-------- EXCERPTED TEXT --------
The title says "5400 employee layoff" but the article doesn't seem to mention that. It only mentions that they expect a big layoff. Am I missing some other news or is this title wrong?
> Uber’s 27,000 employees
I am curious why Uber has 27,000 employees and whether tis is reasonable? Does this number include their other app UberEats too? And do they consider their branches for driver registration verification etc in each city to be employees? I feel like a lot of this can be trimmed down.
Given Uber's high level of internal competitiveness, their culture issues, and their grow-at-all-costs ethos, I would be totally unsurprised that they have a lot more people than you'd see at a hypothetical saner company delivering the same value.
Even if that's true, it doesn't mean that a large cut like this will help anything. It's totally plausible that this will the make culture worse, get staff into a scarcity mindset, and reduce the levels of collaboration and value focus.
Losing weight can be good, but just cutting off a limb is not the best way to go about it.
A criticism of the "grow at all costs" mindset: they aren't even executing on that efficiently. Per their GitHub account, they have 162 open source libraries. That's 162 open source solutions they could have found elsewhere and moved on to more pressing business needs.
Perhaps not perfect substitutions, but business acumen is seeing a solution that's 90% of what you're looking for is more than adequate. It seems unlikely the organization identified 162 truly novel problems. It appears some needless reinventing of the wheel may have occurred. It's a common problem that certainly isn't exclusive to Uber.
-------- EXCERPTED DATA --------
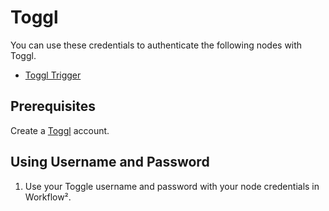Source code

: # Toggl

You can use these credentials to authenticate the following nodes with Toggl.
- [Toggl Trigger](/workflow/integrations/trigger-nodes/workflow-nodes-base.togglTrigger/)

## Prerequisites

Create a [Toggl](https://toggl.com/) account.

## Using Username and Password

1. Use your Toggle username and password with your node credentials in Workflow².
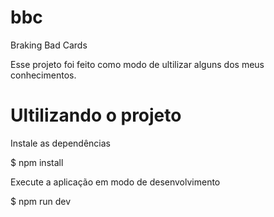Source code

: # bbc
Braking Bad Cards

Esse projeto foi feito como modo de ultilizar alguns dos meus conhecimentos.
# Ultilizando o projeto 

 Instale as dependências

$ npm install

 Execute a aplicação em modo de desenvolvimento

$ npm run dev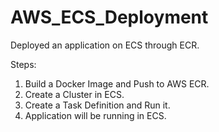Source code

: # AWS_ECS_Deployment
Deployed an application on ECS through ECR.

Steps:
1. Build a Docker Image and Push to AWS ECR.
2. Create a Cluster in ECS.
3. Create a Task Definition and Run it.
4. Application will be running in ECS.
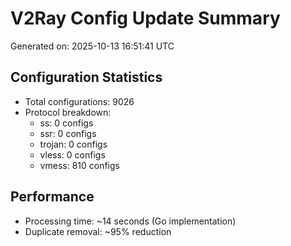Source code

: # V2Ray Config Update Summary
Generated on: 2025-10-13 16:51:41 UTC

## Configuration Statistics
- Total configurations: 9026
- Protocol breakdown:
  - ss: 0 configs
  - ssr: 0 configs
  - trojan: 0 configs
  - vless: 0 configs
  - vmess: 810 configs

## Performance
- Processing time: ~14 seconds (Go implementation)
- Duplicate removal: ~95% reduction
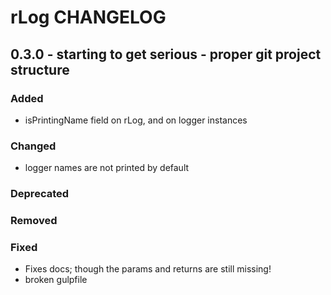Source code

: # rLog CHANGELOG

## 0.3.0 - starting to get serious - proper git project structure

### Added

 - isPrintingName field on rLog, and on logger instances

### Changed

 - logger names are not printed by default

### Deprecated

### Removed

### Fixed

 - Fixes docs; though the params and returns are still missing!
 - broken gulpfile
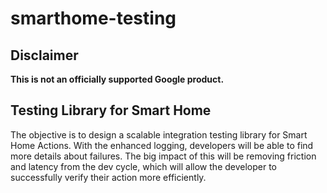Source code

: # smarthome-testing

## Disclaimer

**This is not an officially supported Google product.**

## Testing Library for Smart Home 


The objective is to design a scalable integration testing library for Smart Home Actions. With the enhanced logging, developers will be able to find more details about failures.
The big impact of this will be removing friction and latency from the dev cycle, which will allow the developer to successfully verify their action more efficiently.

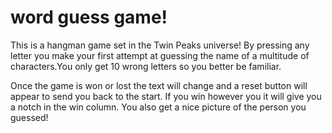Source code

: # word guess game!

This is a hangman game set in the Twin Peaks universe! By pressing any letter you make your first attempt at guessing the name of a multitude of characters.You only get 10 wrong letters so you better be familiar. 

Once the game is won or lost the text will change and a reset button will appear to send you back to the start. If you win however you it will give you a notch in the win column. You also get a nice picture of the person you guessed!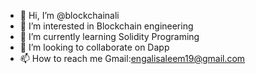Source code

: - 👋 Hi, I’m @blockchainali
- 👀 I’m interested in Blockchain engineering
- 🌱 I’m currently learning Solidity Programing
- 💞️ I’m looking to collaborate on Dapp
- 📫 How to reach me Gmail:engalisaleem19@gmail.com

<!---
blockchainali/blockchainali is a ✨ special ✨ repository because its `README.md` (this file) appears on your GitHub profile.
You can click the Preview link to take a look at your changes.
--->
--------
-------- EXCERPTED DATA --------
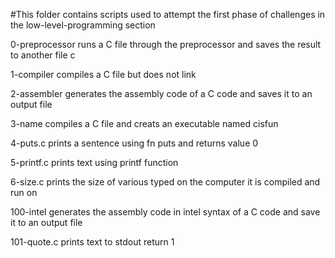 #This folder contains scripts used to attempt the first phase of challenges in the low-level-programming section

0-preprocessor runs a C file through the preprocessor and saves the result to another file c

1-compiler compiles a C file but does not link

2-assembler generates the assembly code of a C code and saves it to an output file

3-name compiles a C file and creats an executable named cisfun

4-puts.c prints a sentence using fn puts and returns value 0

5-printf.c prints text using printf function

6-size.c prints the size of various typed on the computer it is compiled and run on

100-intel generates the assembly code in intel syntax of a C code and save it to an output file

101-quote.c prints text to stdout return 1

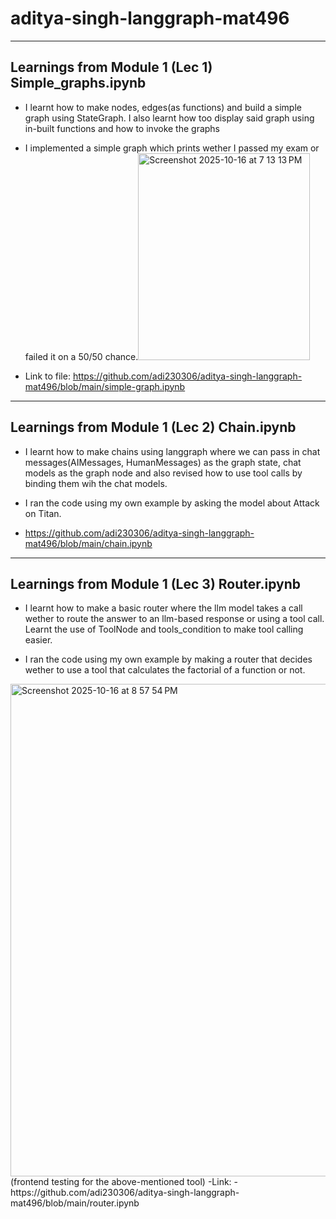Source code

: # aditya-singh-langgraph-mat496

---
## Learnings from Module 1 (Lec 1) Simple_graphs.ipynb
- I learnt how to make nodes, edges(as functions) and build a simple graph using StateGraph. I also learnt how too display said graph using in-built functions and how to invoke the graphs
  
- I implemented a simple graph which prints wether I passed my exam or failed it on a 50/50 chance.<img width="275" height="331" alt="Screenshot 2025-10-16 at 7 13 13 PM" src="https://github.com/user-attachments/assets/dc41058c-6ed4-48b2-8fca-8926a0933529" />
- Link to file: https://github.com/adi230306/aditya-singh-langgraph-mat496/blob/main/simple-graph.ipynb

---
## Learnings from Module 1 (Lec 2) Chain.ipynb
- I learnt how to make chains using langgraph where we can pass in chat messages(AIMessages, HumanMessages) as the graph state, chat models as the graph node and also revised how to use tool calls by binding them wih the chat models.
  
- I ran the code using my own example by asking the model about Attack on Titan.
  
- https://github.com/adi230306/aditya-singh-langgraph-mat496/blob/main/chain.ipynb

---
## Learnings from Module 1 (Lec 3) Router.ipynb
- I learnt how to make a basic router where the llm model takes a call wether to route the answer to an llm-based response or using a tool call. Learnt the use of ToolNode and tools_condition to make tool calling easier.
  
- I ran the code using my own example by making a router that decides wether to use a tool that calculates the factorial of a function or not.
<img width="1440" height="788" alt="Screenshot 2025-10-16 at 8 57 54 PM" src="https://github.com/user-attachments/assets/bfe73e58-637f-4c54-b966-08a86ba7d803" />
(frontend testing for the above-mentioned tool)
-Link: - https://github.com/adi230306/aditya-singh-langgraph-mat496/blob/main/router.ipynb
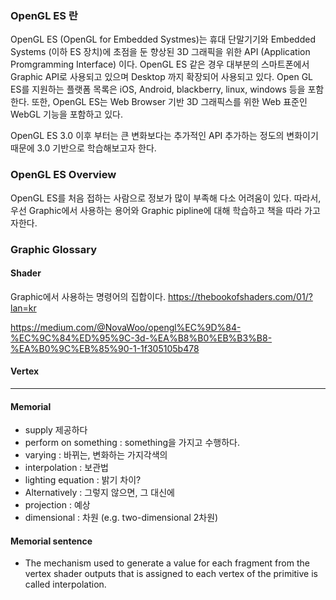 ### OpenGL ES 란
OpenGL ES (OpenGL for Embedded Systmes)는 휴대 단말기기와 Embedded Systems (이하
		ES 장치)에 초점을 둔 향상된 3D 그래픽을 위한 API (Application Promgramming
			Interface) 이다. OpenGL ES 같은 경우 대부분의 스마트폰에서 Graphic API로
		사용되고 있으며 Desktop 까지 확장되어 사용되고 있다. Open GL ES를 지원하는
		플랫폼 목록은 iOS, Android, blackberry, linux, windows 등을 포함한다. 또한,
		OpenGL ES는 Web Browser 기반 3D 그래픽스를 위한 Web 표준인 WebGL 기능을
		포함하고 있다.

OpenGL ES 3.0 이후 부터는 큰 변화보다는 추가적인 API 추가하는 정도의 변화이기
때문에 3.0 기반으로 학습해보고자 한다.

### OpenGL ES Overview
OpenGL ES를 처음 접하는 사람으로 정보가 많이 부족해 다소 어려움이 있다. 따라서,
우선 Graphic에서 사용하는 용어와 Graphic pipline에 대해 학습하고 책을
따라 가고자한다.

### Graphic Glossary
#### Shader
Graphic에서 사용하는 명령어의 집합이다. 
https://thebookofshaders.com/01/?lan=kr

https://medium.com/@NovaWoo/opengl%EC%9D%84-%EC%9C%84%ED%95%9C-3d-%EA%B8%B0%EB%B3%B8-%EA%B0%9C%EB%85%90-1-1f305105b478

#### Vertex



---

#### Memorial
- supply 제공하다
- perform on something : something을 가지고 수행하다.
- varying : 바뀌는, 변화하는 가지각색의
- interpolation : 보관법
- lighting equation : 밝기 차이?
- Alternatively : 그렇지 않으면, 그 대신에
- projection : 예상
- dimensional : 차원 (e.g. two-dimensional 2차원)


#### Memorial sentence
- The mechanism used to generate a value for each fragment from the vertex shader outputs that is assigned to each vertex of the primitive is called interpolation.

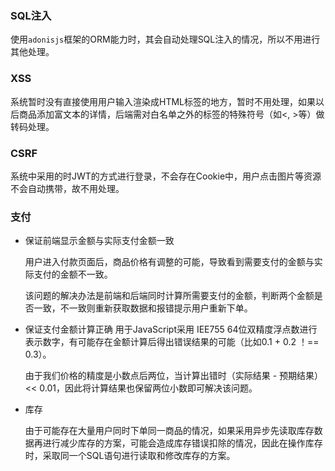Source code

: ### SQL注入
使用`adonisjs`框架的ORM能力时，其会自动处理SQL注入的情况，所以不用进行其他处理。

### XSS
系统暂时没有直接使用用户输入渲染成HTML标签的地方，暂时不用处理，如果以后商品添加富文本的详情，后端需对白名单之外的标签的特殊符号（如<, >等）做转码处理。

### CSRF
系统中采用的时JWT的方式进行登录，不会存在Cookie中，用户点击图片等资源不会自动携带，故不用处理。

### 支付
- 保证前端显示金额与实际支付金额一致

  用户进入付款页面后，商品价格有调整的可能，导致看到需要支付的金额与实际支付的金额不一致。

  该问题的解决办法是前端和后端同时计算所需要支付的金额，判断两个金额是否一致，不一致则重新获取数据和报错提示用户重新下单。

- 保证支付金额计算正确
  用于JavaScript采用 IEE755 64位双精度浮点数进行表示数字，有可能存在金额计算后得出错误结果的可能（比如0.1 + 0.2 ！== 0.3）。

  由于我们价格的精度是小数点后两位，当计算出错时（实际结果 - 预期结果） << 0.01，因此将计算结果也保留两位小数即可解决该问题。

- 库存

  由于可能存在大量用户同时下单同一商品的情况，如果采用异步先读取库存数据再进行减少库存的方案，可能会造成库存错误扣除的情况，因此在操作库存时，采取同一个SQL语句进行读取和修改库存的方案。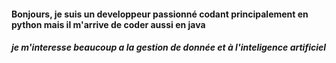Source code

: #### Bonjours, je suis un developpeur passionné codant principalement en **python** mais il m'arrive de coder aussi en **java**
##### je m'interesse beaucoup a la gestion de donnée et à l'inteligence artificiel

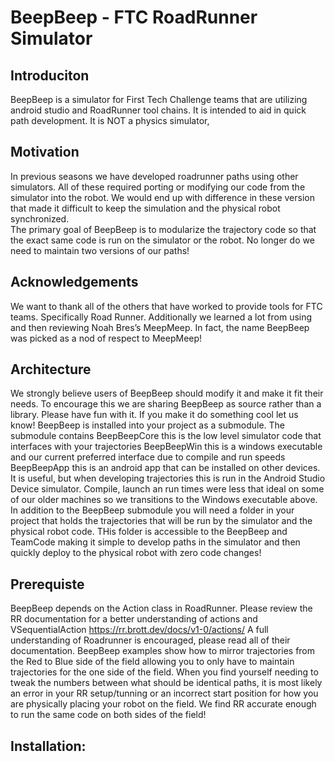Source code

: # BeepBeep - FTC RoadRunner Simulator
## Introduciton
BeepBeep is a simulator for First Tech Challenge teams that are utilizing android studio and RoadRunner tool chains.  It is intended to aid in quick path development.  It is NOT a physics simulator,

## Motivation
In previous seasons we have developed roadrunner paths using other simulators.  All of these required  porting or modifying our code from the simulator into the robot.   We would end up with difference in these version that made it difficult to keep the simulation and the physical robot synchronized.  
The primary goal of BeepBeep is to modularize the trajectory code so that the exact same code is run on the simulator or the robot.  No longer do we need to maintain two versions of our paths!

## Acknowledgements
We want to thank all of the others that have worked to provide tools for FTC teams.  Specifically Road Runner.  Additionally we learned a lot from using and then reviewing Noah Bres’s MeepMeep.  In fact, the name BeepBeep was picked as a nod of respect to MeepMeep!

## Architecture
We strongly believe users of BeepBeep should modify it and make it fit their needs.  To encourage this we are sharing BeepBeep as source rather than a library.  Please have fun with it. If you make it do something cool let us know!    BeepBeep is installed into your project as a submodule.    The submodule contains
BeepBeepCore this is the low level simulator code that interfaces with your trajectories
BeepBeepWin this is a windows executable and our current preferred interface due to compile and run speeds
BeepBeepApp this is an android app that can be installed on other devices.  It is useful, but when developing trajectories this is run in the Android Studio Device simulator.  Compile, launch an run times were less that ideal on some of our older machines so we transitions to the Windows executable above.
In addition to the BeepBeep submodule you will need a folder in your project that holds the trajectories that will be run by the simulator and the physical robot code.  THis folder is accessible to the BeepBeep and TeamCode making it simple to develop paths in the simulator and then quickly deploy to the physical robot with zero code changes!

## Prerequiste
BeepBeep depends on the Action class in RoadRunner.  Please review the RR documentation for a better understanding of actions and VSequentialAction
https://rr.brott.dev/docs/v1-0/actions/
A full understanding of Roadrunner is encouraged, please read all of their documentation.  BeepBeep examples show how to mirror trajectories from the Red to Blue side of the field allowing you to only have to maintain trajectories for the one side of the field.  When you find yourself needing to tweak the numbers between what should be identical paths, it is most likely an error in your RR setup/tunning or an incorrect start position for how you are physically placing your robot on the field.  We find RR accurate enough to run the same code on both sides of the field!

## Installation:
--------
» WHAT YOU NEED TO DO:
(1) Using the Uber layoff discussion, answer these:
(a) How many employees does Uber have, according to the quoted line?
(b) How many open source libraries does Uber's GitHub account list?
(c) What layoff figure appears in the title that the first commenter questions?
(2) Write the next part of the Uber layoff discussion, picking up after its last comment.

» LIST OF ANSWERS:
(1)
(a) 27,000
(b) 162
(c) 5400

(2)
Tell me about it. Oracle wants a pound of flesh for a few licenses, and Windows, VMware, and others can be onerous (though I'll concede Windows is getting better)
How many of those libraries are even used by Uber? While I think open source is intrinsically valuable, it feels like a lot of work out there is innovation theater by those with extra VC cash.
There’s very little downside. Spend some money from wealthy people and institutions, get some engineers paid, get some code written. The only losers are the investors who, per their job description, take the risk. Perhaps simplified but I like companies spending money on this stuff.
Risk is part of investment of course, but isn't the assumption the money will be spent in ways that focuses on return? (I know the answer being a developer, but taking the broader perspective)
I think the point is that they shouldn't have written the code in the first place. Although if it is innovation theater, then yeah, maybe they shouldn't release it, either. A real open-source project is a long-term commitment to a community, not a PR checklist item.
Yeah, I have to wonder how much of that is Promotion-Driven Development. A few contributions to an existing package is way less impressive than writing a whole new thing from scratch. In case others are curious, here's the list:
I once saw some article about them writing their own rich chat client for their internal tooling because their existing solution wouldn't "uber scale" - whatever that meant.
I don't know the correct answer but is it that surprise?
Uber offers their service in 63 countries. The nature of their business model requires the presence of physical branch office in these 64 countries.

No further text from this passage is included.